Only the lines from the start of the data below through the line that contains "Bridport has a" are to be copied, exactly and without pictures.
──────── EXTRACTED ENTRIES ────────
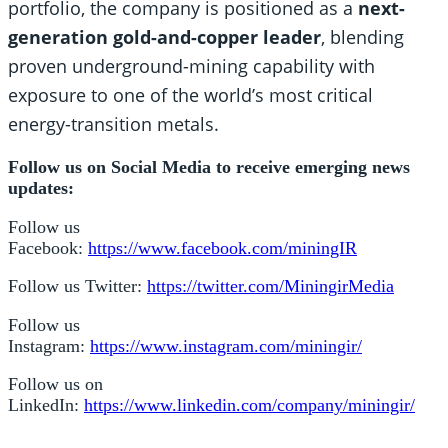
portfolio, the company is positioned as a
next-
generation gold-and-copper leader
, blending
proven underground-mining capability with
exposure to one of the world’s most critical
energy-transition metals.
Follow us on Social Media to receive emerging news
updates:
Follow us
Facebook:
https://www.facebook.com/miningIR
Follow us Twitter:
https://twitter.com/MiningirMedia
Follow us
Instagram:
https://www.instagram.com/miningir/
Follow us on
LinkedIn:
https://www.linkedin.com/company/miningir/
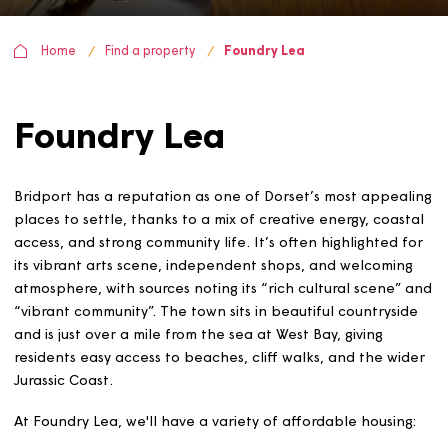
Home
Find a property
Foundry Lea
Foundry Lea
Bridport has a reputation as one of Dorset’s most appe
places to settle, thanks to a mix of creative energy, coa
access, and strong community life. It’s often highlighted
its vibrant arts scene, independent shops, and welcomi
atmosphere, with sources noting its “rich cultural scene
“vibrant community”. The town sits in beautiful countrys
and is just over a mile from the sea at West Bay, giving
residents easy access to beaches, cliff walks, and the w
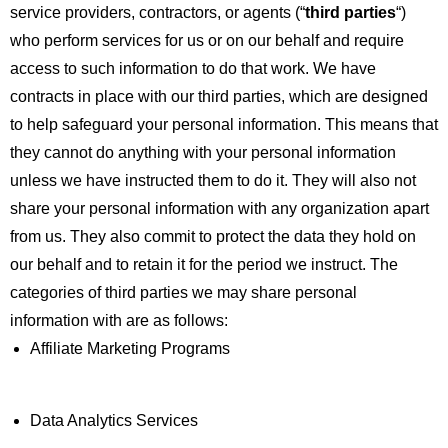
service providers, contractors, or agents (“
third parties
“)
who perform services for us or on our behalf and require
access to such information to do that work. We have
contracts in place with our third parties, which are designed
to help safeguard your personal information. This means that
they cannot do anything with your personal information
unless we have instructed them to do it. They will also not
share your personal information with any organization apart
from us. They also commit to protect the data they hold on
our behalf and to retain it for the period we instruct. The
categories of third parties we may share personal
information with are as follows:
Affiliate Marketing Programs
Data Analytics Services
────────
→ **TASK ANSWER**
portfolio, the company is positioned as a
next-
generation gold-and-copper leader
, blending
proven underground-mining capability with
exposure to one of the world’s most critical
energy-transition metals.
Follow us on Social Media to receive emerging news
updates:
Follow us
Facebook:
https://www.facebook.com/miningIR
Follow us Twitter:
https://twitter.com/MiningirMedia
Follow us
Instagram:
https://www.instagram.com/miningir/
Follow us on
LinkedIn:
https://www.linkedin.com/company/miningir/
Home
Find a property
Foundry Lea
Foundry Lea
Bridport has a reputation as one of Dorset’s most appe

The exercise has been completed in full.